◆ **Written task**:
Only lines holding the word "bottom" are wanted. Copy them from the listing below.

◆ **Provided data**:
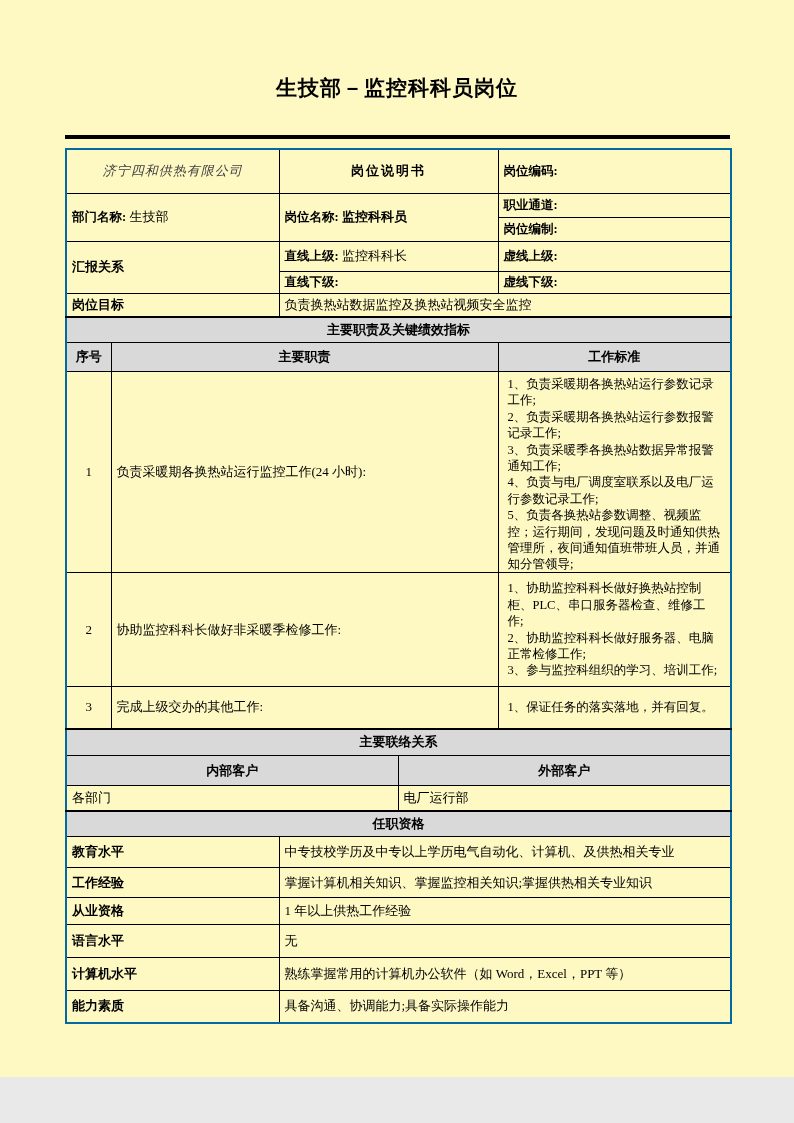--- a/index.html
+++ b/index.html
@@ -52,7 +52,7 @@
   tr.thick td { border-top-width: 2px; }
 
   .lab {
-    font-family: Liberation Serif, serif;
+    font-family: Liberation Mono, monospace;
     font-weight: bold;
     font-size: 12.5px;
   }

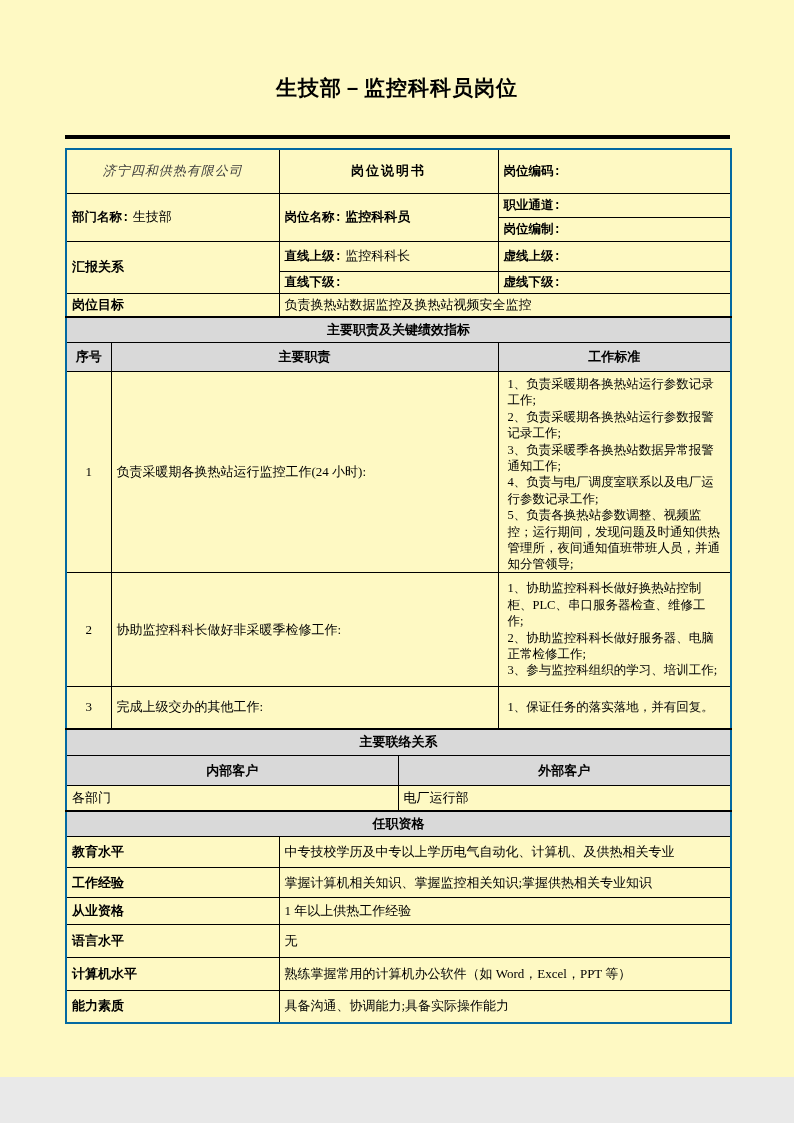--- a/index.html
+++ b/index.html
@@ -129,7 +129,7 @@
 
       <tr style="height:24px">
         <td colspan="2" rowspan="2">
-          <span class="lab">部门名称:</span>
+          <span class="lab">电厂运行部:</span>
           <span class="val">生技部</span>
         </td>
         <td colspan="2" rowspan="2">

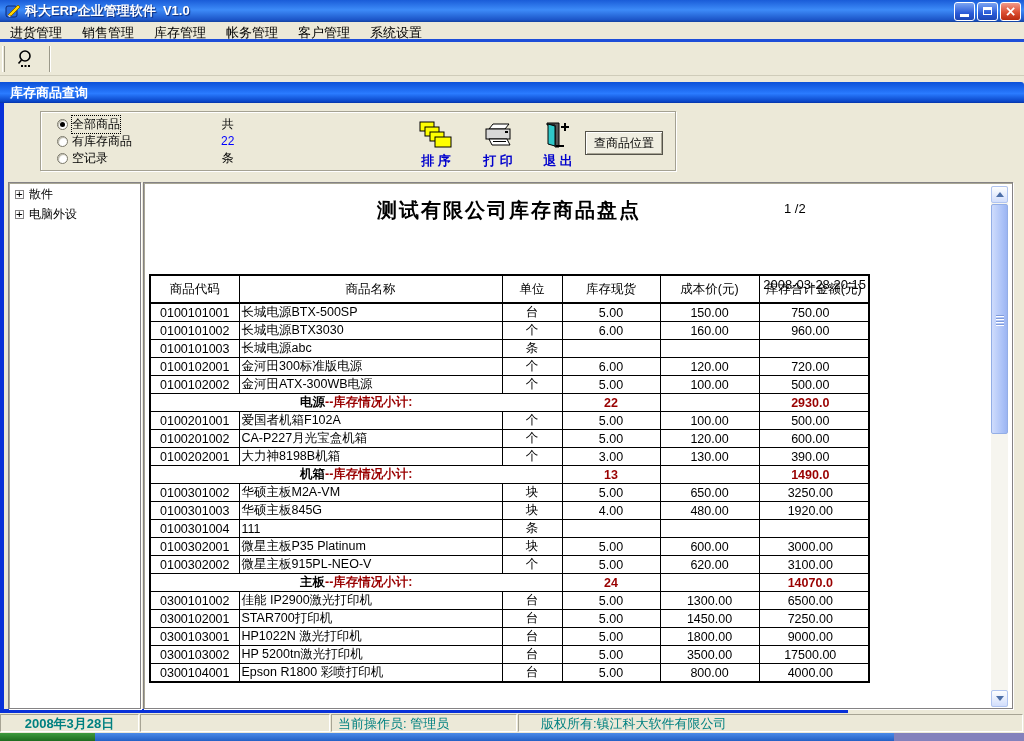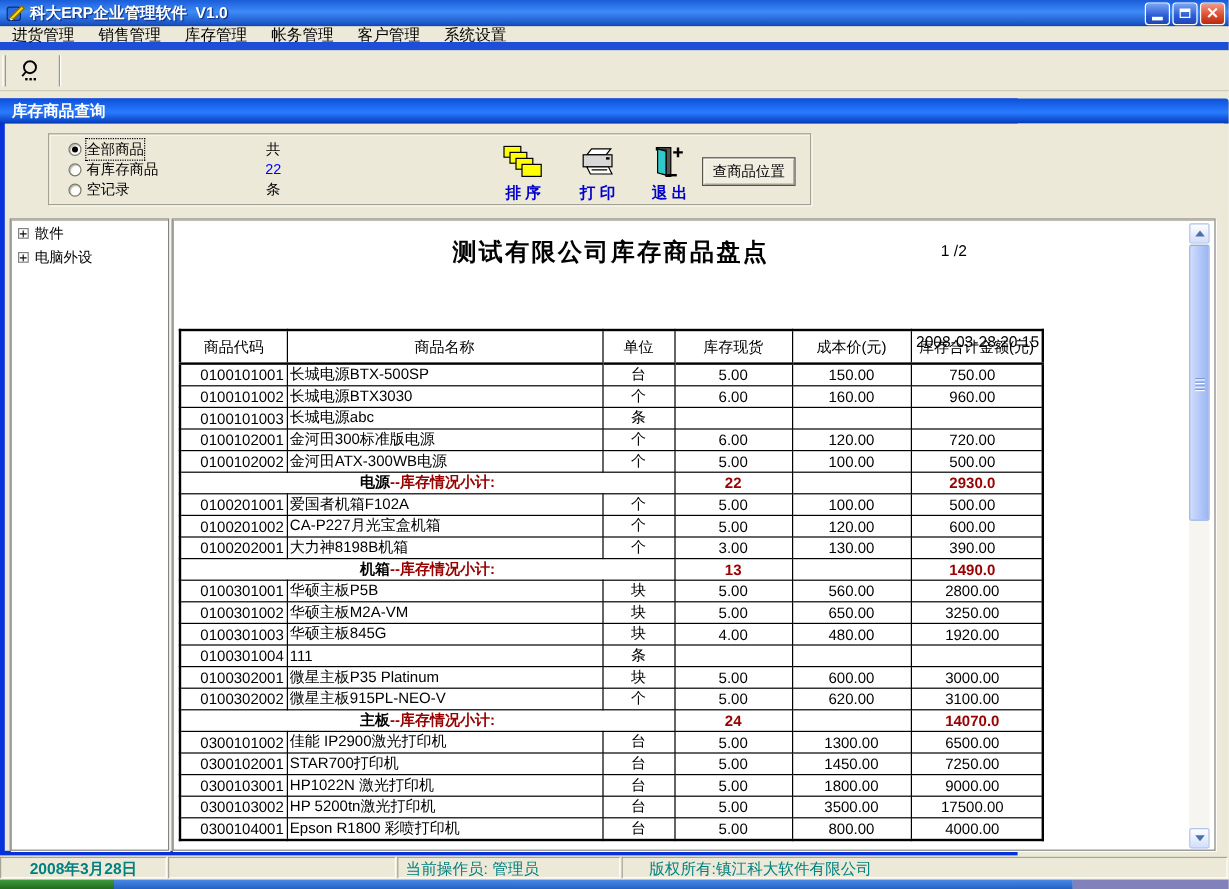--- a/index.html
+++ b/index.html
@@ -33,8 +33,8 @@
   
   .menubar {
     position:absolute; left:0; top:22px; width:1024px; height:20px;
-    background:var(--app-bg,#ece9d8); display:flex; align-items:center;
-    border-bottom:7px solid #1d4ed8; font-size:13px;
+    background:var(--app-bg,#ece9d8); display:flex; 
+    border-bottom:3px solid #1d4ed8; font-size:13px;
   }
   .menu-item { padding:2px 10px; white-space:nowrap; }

* * *

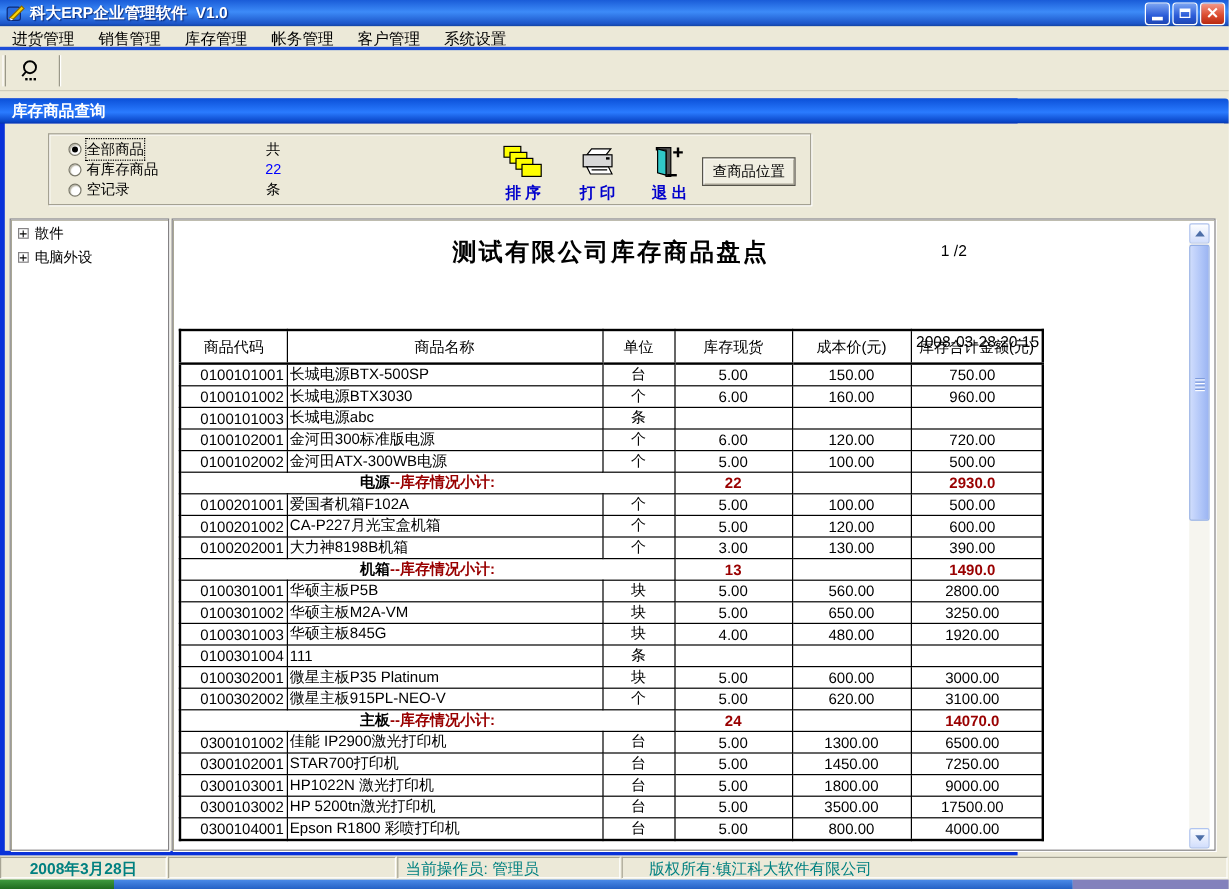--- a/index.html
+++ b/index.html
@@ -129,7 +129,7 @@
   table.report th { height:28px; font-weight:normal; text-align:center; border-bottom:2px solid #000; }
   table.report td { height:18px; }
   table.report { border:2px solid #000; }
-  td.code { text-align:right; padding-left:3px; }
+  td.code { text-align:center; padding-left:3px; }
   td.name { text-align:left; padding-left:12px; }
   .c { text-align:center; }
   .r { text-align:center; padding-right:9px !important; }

...

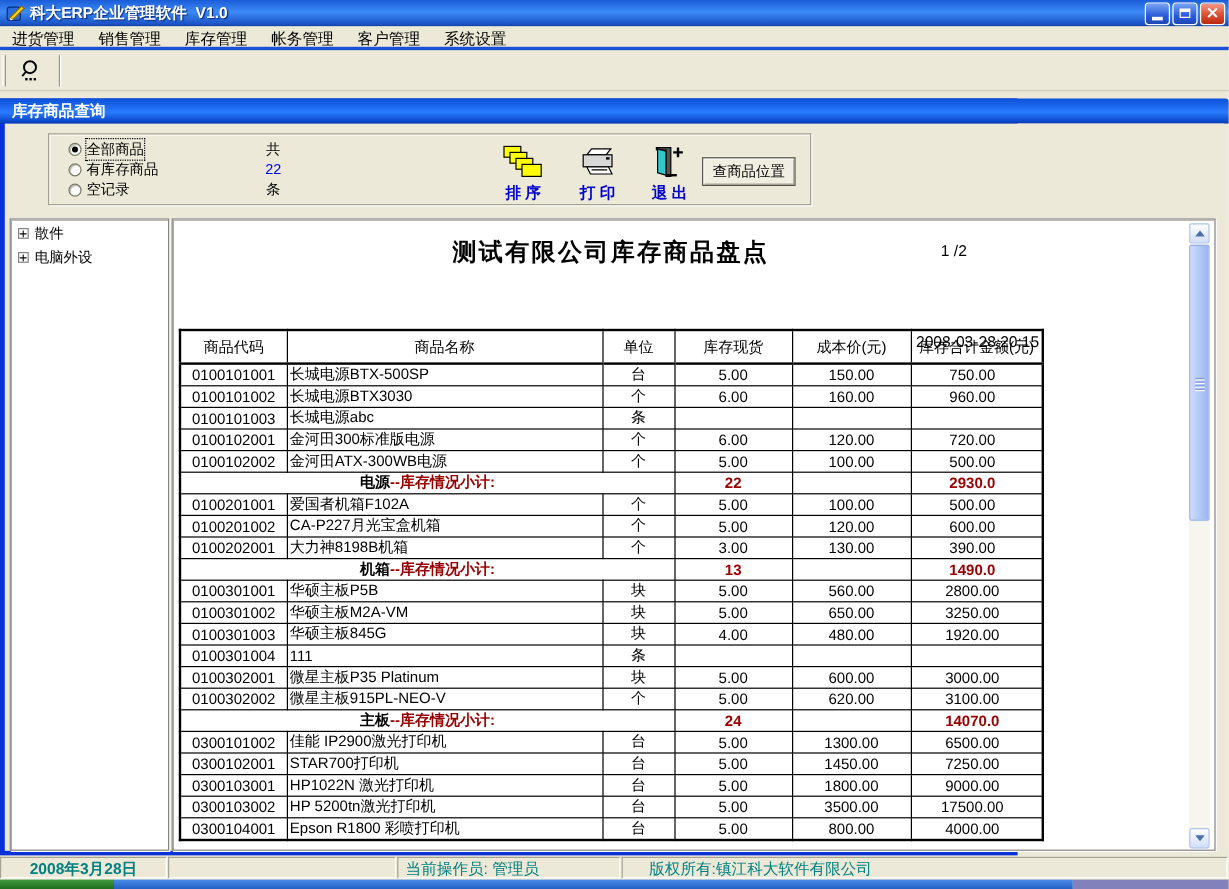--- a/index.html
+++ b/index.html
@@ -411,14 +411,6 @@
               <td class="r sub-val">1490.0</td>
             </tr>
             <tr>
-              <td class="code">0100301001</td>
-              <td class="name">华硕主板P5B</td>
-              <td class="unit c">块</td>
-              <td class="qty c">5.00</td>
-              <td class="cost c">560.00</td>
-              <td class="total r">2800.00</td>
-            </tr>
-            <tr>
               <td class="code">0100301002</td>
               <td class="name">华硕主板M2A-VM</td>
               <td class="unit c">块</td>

◆ **Task response**:
-    border-bottom:7px solid #1d4ed8; font-size:13px;
+    border-bottom:3px solid #1d4ed8; font-size:13px;
   table.report th { height:28px; font-weight:normal; text-align:center; border-bottom:2px solid #000; }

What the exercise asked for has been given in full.